How did you get involved with the project?
My colleague and project coordinator Maud Ehrmann asked me to join the project in the summer of 2017, when an unexpected change in the project team opened up the possibility of having another post-doc researcher to support her in the tasks that the DHLAB was leading. At that time, I was working on Linked Books, another SNF-funded project on citation mining of scholarly literature about the history of Venice. The work on named entity processing and disambiguation that we are carrying out in impresso is at the core of my research interests. There is also a continuity with Linked Books and my previous research on information extraction from large-scale digital archives in the Humanities, with citations (and more generally named entities) being one of my main areas of interest.
What is the importance of newspaper datasets for historical research?
Historical newspapers are invaluable primary sources for humanities scholars at large, not only historians. In fact, they contain and preserve a kind of fossilised trace of our current and past societies. They record all kinds of events, from war declarations to Saturday evening dancing balls in the countryside, and they document many aspects of day-to-day life and culture. They contain extremely rich and dense information, which is also continuous as in many cases these newspapers have been running for a long time and published on a very regular basis.

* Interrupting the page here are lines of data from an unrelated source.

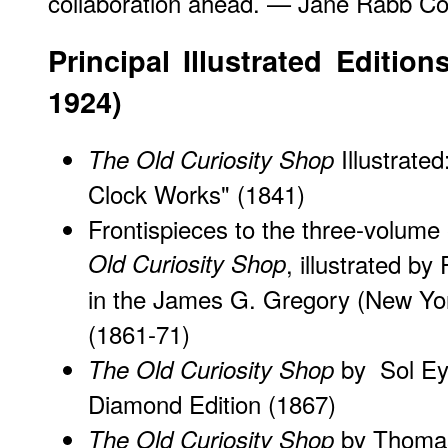
collaboration ahead. — Jane Rabb Co
Principal Illustrated Editio
1924)
Illustrate
The Old Curiosity Shop
Clock Works"
(1841)
Frontispieces to the three-volume
Old Curiosity Shop
, illustrated by
in the James G. Gregory (New Yor
(1861-71)
by Sol Eyt
The Old Curiosity Shop
Diamond Edition (1867)
by Thomas
The Old Curiosity Shop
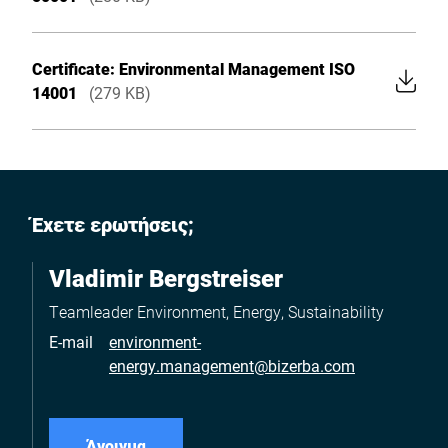
Certificate: Environmental Management ISO
14001
(279 KB)
Έχετε ερωτήσεις;
Vladimir Bergstreiser
Teamleader Environment, Energy, Sustainability
E-mail
environment-
energy.management@bizerba.com
Άνοιγμα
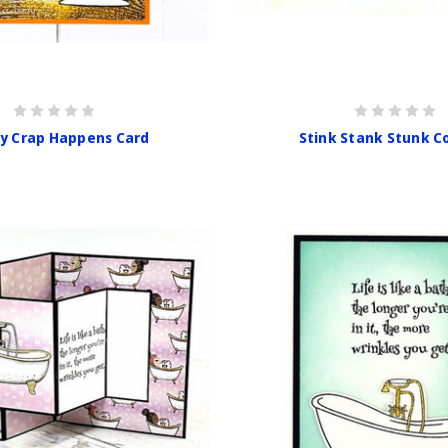
y Crap Happens Card
Stink Stank Stunk 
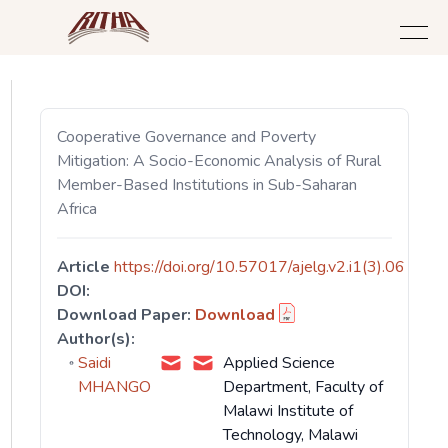
Cooperative Governance and Poverty
Mitigation: A Socio-Economic Analysis of Rural
Member-Based Institutions in Sub-Saharan
Africa
Article
https://doi.org/10.57017/ajelg.v2.i1(3).06
DOI:
Download Paper:
Download
Author(s):
Saidi
Applied Science
MHANGO
Department, Faculty of
Malawi Institute of
Technology, Malawi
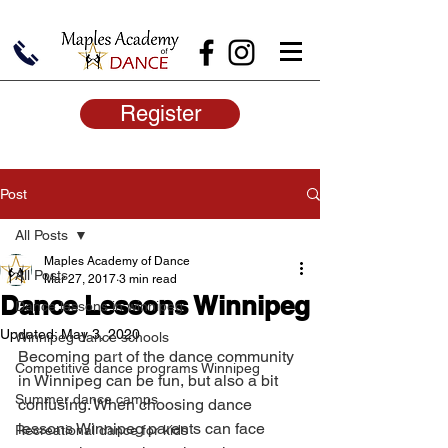
Register
Post
All Posts
Maples Academy of Dance
All Posts
Mar 27, 2017
3 min read
Dance Lessons Winnipeg
Dance lessons in winnipeg
Updated:
May 3, 2020
Winnipeg dance schools
Becoming part of the dance community 
Competitive dance programs Winnipeg
in Winnipeg can be fun, but also a bit 
Summer dance camps
confusing. When choosing dance 
lessons Winnipeg parents can face 
Recreational dance for kids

A crucial challenge that we are addressing in impresso is how to devise a tool that supports researchers to work with large archives of digitised newspapers. The tool integrates natural language processing technologies (e.g. named entity processing or topic modelling) to capture the semantics of newspaper contents, in order to make these (enhanced) sources usable for research. An important principle we are following in its design is transparency, meaning we strive to make explicit and visible to users all aspects of the data - or of the processing we perform on the data - that often risk remaining hidden in search interfaces. Information aspects we want to make more transparent include, for example, OCR quality, as well as holes in the data due to damaged digital archives.
How are impresso tools being used?
Despite the fact that the impresso project is still in the making, its corpus and tools are actively being used both for research and teaching.

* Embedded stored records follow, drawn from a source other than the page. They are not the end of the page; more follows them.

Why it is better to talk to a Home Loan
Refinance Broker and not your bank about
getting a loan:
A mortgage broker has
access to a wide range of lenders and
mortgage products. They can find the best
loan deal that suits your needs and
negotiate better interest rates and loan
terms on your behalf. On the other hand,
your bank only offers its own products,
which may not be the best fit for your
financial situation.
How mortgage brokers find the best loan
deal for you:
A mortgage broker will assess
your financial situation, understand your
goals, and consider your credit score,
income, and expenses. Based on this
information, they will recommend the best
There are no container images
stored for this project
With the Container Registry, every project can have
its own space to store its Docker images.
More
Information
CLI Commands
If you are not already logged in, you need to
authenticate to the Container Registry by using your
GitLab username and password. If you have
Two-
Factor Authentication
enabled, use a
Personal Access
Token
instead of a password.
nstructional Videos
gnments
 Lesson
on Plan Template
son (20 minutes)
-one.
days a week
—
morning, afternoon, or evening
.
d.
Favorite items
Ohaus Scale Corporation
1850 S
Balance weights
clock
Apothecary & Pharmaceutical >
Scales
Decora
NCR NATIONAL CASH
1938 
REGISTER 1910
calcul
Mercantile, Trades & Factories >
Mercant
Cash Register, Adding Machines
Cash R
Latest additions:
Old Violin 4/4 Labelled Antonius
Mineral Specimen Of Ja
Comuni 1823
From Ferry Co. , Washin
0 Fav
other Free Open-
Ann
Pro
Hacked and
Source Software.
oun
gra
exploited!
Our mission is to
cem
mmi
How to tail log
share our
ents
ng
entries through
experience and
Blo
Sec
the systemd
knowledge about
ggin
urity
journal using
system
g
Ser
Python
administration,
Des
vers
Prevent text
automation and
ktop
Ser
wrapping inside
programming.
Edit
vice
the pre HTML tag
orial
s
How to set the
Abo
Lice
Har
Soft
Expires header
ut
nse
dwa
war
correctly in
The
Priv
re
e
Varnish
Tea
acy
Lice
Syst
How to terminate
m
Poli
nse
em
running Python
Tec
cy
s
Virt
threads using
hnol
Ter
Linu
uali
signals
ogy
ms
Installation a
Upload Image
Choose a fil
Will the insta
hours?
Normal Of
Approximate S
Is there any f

On the research side, Dr. Estelle Bunout (C2DH) - one of the (digital) historians in our project - is working on a case study entitled ‘Resistance to Europe’ which involves the analysis of debates on the European idea in digitised newspapers from Luxembourg, Switzerland and beyond, with the aim of identifying tensions around the European idea from the late 19th century to 1945. And researchers from our associated partners, the Infoclio association and the University of Lausanne’s History Department, are contributing to the reflection on how to apply impresso tools to historical research questions in the context of concrete use cases.
Finally, we issued a Call for Associated researchers during the first year of the project in order to extend the circle of historians affiliated to the project. As a result, about 20 historians mainly from Benelux, France, Germany and Switzerland expressed their interest in both the tools and the collections brought together by impresso and have got involved in the project. Their association entails not only the use of the project’s output but a regular dialogue with the impresso team, via workshops and a final conference aiming at collecting feedback on their use of impresso tools and their research, and at discussing epistemological issues raised by digitised newspapers.

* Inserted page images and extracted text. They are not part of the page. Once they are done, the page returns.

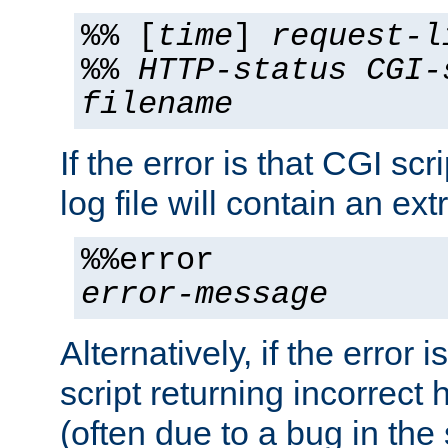
%% [
time
]
request-l
%%
HTTP-status
CGI-
filename
If the error is that CGI sc
log file will contain an ext
%%error
error-message
Alternatively, if the error i
script returning incorrect
(often due to a bug in the 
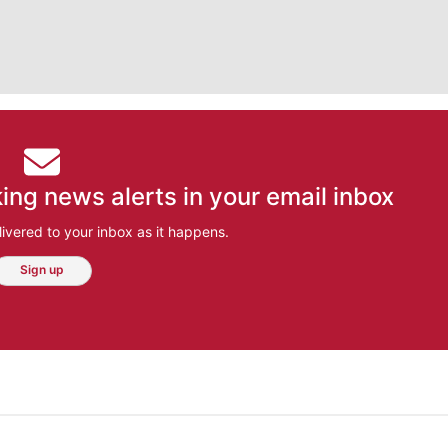
ing news alerts in your email inbox
ivered to your inbox as it happens.
Sign up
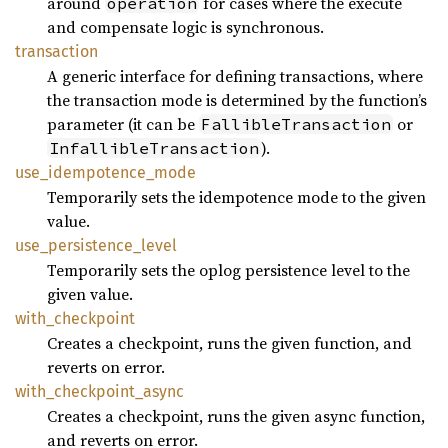
around
for cases where the execute
operation
and compensate logic is synchronous.
transaction
A generic interface for defining transactions, where
the transaction mode is determined by the function’s
parameter (it can be
or
FallibleTransaction
).
InfallibleTransaction
use_
idempotence_
mode
Temporarily sets the idempotence mode to the given
value.
use_
persistence_
level
Temporarily sets the oplog persistence level to the
given value.
with_
checkpoint
Creates a checkpoint, runs the given function, and
reverts on error.
with_
checkpoint_
async
Creates a checkpoint, runs the given async function,
and reverts on error.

The diversity of topics and methods of the associated researchers reflects the Swiss and Luxembourgish (digitised) newspapers’ allure as historical sources. They include prosopographical research on experts and female war correspondents, as well as on ‘history of thoughts’ such as the rise of liberal internationalism at the end of the 19th century, or banking history. Each of these research topics requires a particular use of the newspapers, a particular way to query them that contributes to fuel the conception of the interaction with the impresso collection. The diverse uses are however made available for all the researchers in the same interface, in an effort to offer a diversification of these interactions and enrich every type of research practice, including also teaching practices, in the spirit of the generous interfaces.
On the teaching side, Martin Grandjean and Sandra Bott have been using part of the impresso corpus in teaching a Digital Humanities/Digital History course, part of the EPFL’s Social and Human Sciences programme. The course focuses on how the big events of the 20th century were covered in the press; digital archives of newspapers provide the students with a rich source of materials on which a range of digital methods and tools can be tested. The same course is planned for next year and it will be based on the impresso interface and tools, thus allowing us to test the strength and weaknesses of these tools specifically in a teaching (rather than research) context.
In the frame of Ranke2, the platform prepared at the C2DH offering teaching materials on how to practice digital source criticism, the impresso project contributes with the preparation of a module dedicated to the use of digitised newspapers. This module harvests the lessons learned with preparing a transparent interface, adapted to bachelor level and secondary school teaching, bringing the latest trends of research practices to the classrooms.